Periods are fine

Dear Mr. Reynolds,

About a week ago, we got into an argument on using periods at the end of text messages. I’d never realized that many people vehemently disagree with adding a period to conclude a message in a text. Since then, I’ve conducted empirical research and it is a near-universal phenomenon that ending a text with a period is a gesture of passive-aggressiveness and even rage. This assumption shouldn’t always be made

Periods can be used in the body of a text message to separate thoughts or sentences preceding the final sentence. Sure, one could abstain from ever officially concluding a sentence by just using commas, semi-colons, emojis or run-ons. However, most people I’ve discussed this with understand that this practice is more constraining than constructive. Wisely, nobody seems to argue for pure literary anarchy

Where my opponents and I diverge is the notion that any period that concludes a text message can rightfully be interpreted as hostile. The majority’s argument predicates this belief because the period is unnecessary in that context; they say it is fairly obvious where the text concludes, and the period’s presence is simply redundant.

Furthermore, taking the vast amount of time to add the period is avoidably demanding. The argument continues by saying that the commonly accepted lack of grammatical formality within the sphere of texting is violated with conclusive periods. In conclusion, this violation should be interpreted as an emotional declaration of anger or annoyance

Firstly, the period’s function is somewhat confused. The period’s purpose is to conclude sentences — nothing more, nothing less. If I wanted to refer to something in a text document, and I knew which number sentence it was on, I could say: “The rights to my unborn child are clearly stated in sentence 12,” the periods within that document allow the reader to count to sentence 12 and collect their reparations

Secondly, the argument that text is for maximum efficiency is absurd. Adding a period takes less than a fraction of a second.
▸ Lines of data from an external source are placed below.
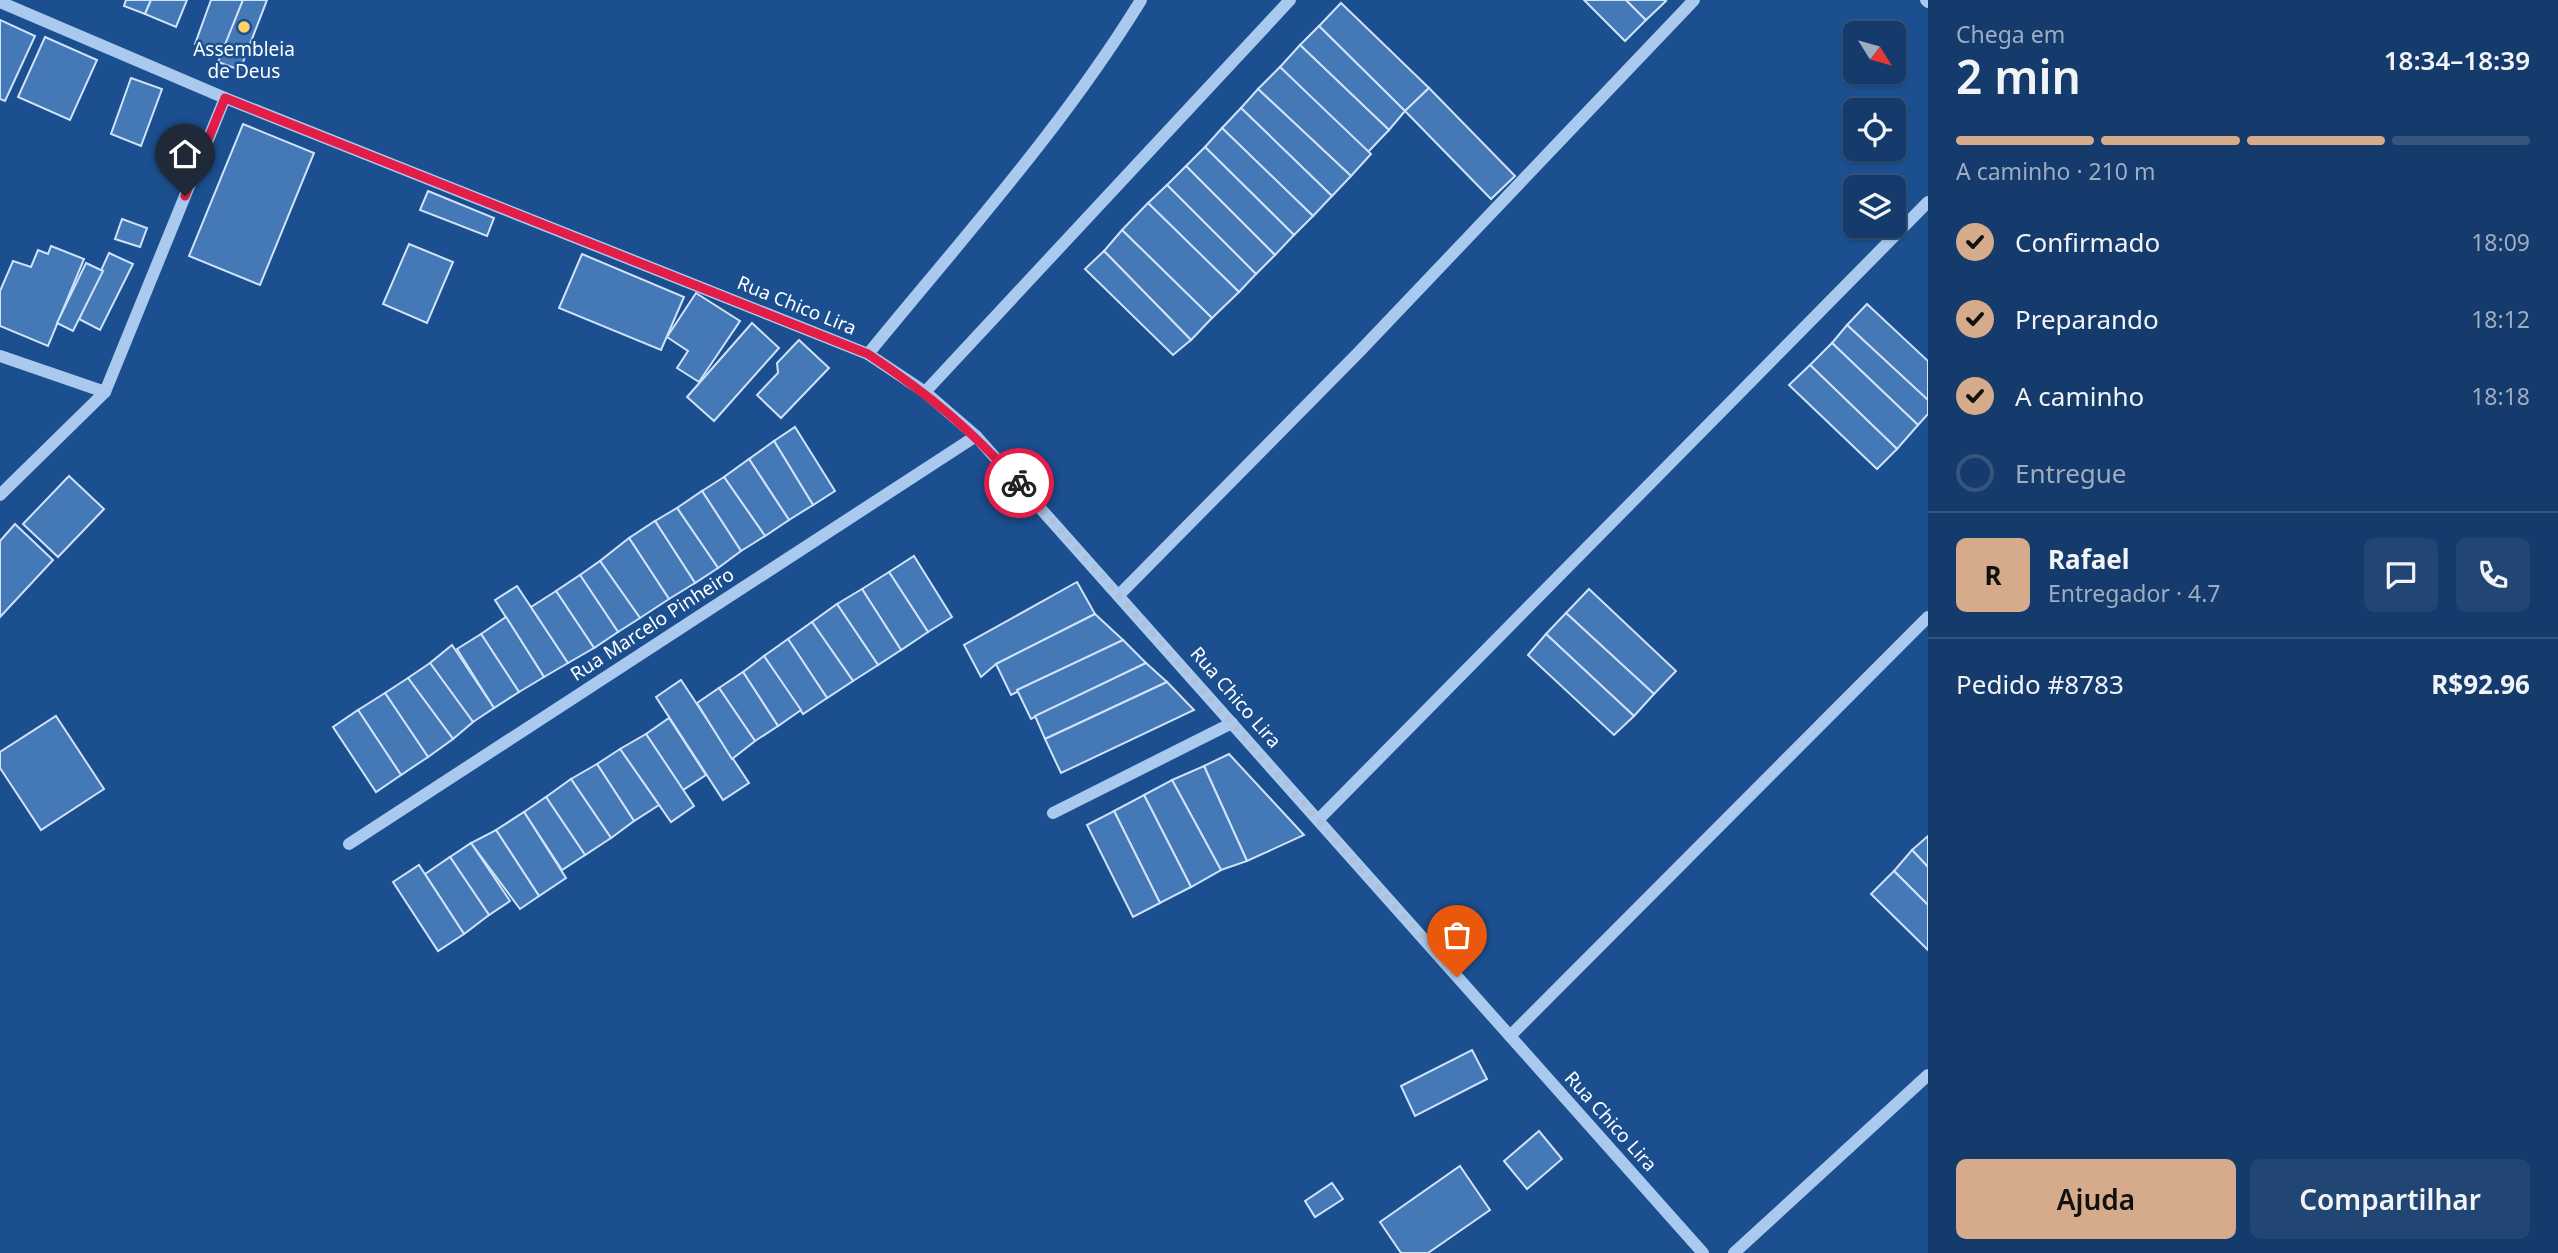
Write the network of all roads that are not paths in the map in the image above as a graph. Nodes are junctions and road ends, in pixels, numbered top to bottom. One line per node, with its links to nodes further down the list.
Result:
1 (1141, 0): 7 (street)
2 (1290, 0): 10 (street)
3 (1694, 0): 13 (street)
4 (0, 2): 5 (street, Rua Chico Lira)
5 (225, 98): 7 (street, Rua Chico Lira); 9 (street)
6 (1928, 202): 17 (street)
7 (868, 354): 10 (street, Rua Chico Lira)
8 (0, 356): 9 (street)
9 (104, 392): 12 (street)
10 (925, 392): 11 (street, Rua Chico Lira)
11 (976, 436): 13 (street, Rua Chico Lira); 18 (street, Rua Marcelo Pinheiro)
12 (0, 495)
13 (1120, 594): 15 (street, Rua Chico Lira)
14 (1928, 617): 19 (street)
15 (1233, 723): 16 (street); 17 (street, Rua Chico Lira)
16 (1053, 813)
17 (1318, 820): 19 (street, Rua Chico Lira)
18 (349, 844)
19 (1510, 1036): 21 (street, Rua Chico Lira)
20 (1927, 1077): 22 (street)
21 (1703, 1253)
22 (1734, 1253)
Nobody has an issue searching for the right combination of modern-day Egyptian hieroglyphics to communicate, but adding a period will throw someone off? Abstaining from adding periods is not really going to save you any significant amount of time, and if the habit carries over into your official writing practice, it is really going to hurt your grades or, you know, chances of getting a job

More importantly, the reaction of inferring a person’s anger because of a standard grammar rule is preposterous. One person said to me: “Look, Brennan, you sad man, you wouldn’t respond to something with just a ‘K’ or ‘Sure.’ Imagine how much more terrible either of those things would be with a period!” My response to my crass mother was that those statements are bad, but because of the substance of the sentence, not the period. If we’re not supposed to try to interpret sarcasm or tone over text, how could you interpret the truth asserted in the inclusion of a symbol with no substantive value at all? All I am asking of our generation is to judge me by the content of my characters, and not the placement of my punctuation

If you send multiple texts in a row, then how can I know for sure that the beginning of the next text is a separate thought and not an extension of the previous sentence? You can’t. If I accidentally send a text with the final sentence being “Grandpa helps al-Qaeda,” and then I send the next text beginning with “Opponents know where to hide,” you can understand what a conundrum we’ve gotten ourselves into. Does my grandpa help one of the most dangerous terrorist organizations in the world, or does he fight for freedom? If only there were a symbol that clarifies the structure of the sentence

This phenomenon reinforces every negative stereotype regarding the “millennial” age group. We’ve taken a rule of society, for hundreds (thousands? I’m not a History major) of years, placed it into our own personalized context, and demanded accommodation from everyone else because we’re different and special. We managed to take the most boring component of any kindergarten writing class and found a way to be really offended by it; we’re just looking for things to be insulted by. Like kindergarten class, that is both hilarious and childish

Reynolds, I will admit that since you enlightened me to the textual way of the world, I’ve stopped using periods at the end of the text message. I’ve gone to great lengths to condition myself so that the way I communicate won’t offend anyone. It’s such a part of our society at this point that I recognize there is no reversing this practice. Most people are too far into it to admit that interpreting a period as a backhand is a silly habit; I concede both of these points

I do ask you, William — and whoever else has gotten a hold of this letter, which I’m sure will ascend as one of the great philosophically dialectic debates — to admit that this doesn’t make any sense. Admit that you and your contemporaries are submitting yourselves to a ridiculous status quo and subjecting the DM constructionist minority to your emotional whims. If you’ve paid attention to the endings of each point I’ve made, then you know I was only spurred to write this with the purest intentions

And that’s all I got to say about that.